A 16 heures, le Capitaine WATRIN avec la 6ème Compagnie et la Compagnie POUZOT du 17ème Bataillon de Chasseurs à pied, renforce notre gauche qu'il entraîne brillamment, s'emparant d'une nouvelle tranchée allemande où il fait des prisonniers. Le combat continue dans la tranchée, nos chasseurs attaquant à la baïonnette, les fusils n'étant plus utilisables à cause de l'épaisse couche de boue qui les enveloppe… Nous cherchons à progresser par les boyaux de communications ennemis mais nous devons arrêter notre mouvement devant les pertes considérables que nous causent les mitrailleuses ennemies enfilant la tranchée que nous avons enlevée et les grenades à mains qui nous sont lancées à courte distance.

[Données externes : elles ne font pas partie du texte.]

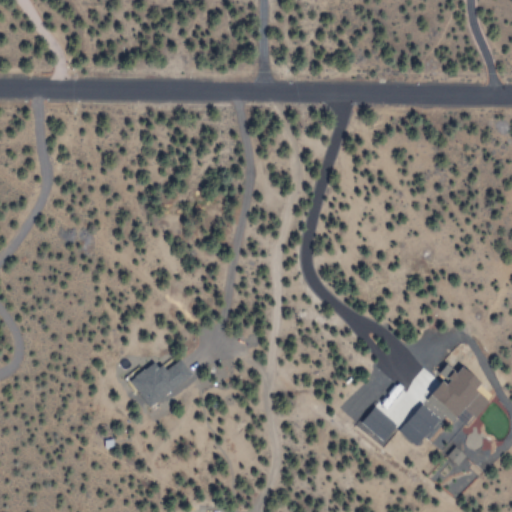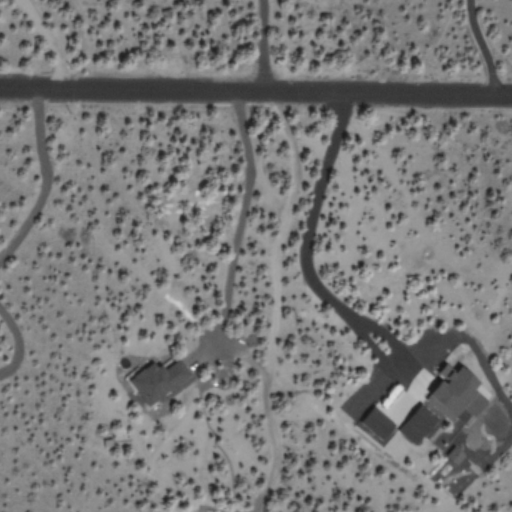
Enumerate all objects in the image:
road: (256, 90)
building: (157, 380)
building: (160, 380)
building: (457, 389)
building: (462, 395)
building: (421, 419)
building: (379, 423)
building: (419, 424)
building: (457, 454)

La nuit tombée arrête notre offensive. Elle est employée à retourner les tranchées qu'a occupées la 6ème Compagnie et à organiser la ligne tenue par les 2èle et 5ème Compagnies. Pendant la nuit, nous repoussons victorieusement plusieurs violents attaques de l'ennemi poussées jusqu'à l'assaut à la baïonnette. Pendant ce temps une fraction du génie crée un boyau de communication entre notre nouvelle position et notre première ligne de tranchées. – Le 18 décembre 1914 – Nos pertes dans le combat de la veille ont été extrêmement lourdes : 71 tués, 145 blessés, 50 disparus presque tous tués mais dont la mort n'a pu être formellement constatée".

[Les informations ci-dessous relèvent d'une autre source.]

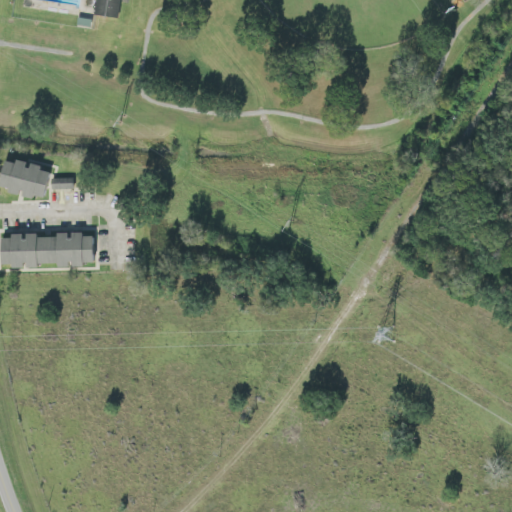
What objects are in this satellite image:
building: (107, 8)
power tower: (120, 120)
building: (24, 180)
building: (63, 185)
road: (73, 206)
power tower: (289, 224)
building: (47, 251)
road: (354, 297)
power tower: (398, 338)
road: (7, 491)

Ce même jour du 18 décembre 1914, les pertes seront de nouveau très importantes : 18 chasseurs tués, 122 blessés et 36 disparus.

René LEROY a-t-il fait partie du groupe franc ? De toute façon, cette journée de combat du 17 décembre a été terrible. Le rédacteur du JMO écrit très bien, trop bien… Je vis chaque instant de la bataille, j'imagine l'eau, la boue, les flammes, la fumée, la nuit tombante… Quelle désolation !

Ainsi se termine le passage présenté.